Kachnovich had one point in the first half, and Spruce trailed, 16-13.
“I didn’t think I had the best offensive half, so I told myself I needed to really step it up,” she said. “Be more confident, go and shoot the ball and have the ball, drive to the hoop, stuff like that. It worked.”
Did it ever. She hit five 3-pointers in the second half, with the first tying the game at 16. The next put Spruce ahead 28-26 with two minutes left in the third quarter. Then came a third with 3 seconds left in the quarter, putting the Phoenix ahead again, 31-28.

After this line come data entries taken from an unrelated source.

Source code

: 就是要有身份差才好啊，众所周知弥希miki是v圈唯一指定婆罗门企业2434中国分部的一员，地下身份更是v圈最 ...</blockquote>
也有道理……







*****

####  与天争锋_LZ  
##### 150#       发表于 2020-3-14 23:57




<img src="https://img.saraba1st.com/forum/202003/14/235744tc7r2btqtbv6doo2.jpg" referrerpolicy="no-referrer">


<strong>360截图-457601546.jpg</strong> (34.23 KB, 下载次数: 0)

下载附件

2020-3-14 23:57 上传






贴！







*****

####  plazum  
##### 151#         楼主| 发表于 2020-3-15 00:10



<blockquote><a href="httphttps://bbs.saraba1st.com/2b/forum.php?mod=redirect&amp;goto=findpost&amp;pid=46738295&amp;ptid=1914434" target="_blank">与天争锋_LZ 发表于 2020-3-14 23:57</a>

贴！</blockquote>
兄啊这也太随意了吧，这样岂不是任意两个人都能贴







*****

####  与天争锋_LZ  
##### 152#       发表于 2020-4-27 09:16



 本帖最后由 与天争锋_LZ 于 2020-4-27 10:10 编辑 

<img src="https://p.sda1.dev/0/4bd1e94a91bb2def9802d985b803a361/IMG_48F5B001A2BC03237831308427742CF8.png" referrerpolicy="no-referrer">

After Oceanside’s Emily Sykes hit a 3-pointer to tie the game at 31 with seven minutes to play, Kachnovich drilled another for a 34-31 lead, and the Phoenix led the rest of the way. Kachnovich’s fifth 3 made it 42-32 with under four minutes to go.
“It’s almost like she got to the point of ‘Enough’s enough,'” Keene said. “We had this opportunity, and it was going to be over her dead body if we let it slip away.”
Kachnovich tried not to think herself out of her groove.
“Every time I felt the ball, I was like ‘I’m going to shoot this,'” she said. “And then I made it, (and I thought) ‘All right, do it again.'”
Pingree got in on the fun as well, hitting a 3 with just under six minutes left and letting out a loud cheer toward her team’s joyous bench.
“It was amazing,” Pingree said. “We knew (then) that we were going to win.”
The fireworks of the second half came after a slow start in which only one shot was taken in the first two and a half minutes. It was 1-1 midway through the first quarter, and though the pace picked up, Oceanside’s offense never clicked into gear. The Mariners tried to jumpstart themselves by working the ball in to Breen, but the Phoenix were ready each time with a blanket of defenders.
“(We wanted to) just make everything as hard as possible,” Keene said. “We’re undersized, but we knew we had to be very physical. There couldn’t be a free cut.”
For the Phoenix, it proved to be the formula for new heights.
“I’m just proud of them,” Keene said. “There was a lot of people that may have doubted it, but we have 15, 17 reasons sitting in that locker room to believe we were the best team in this region.”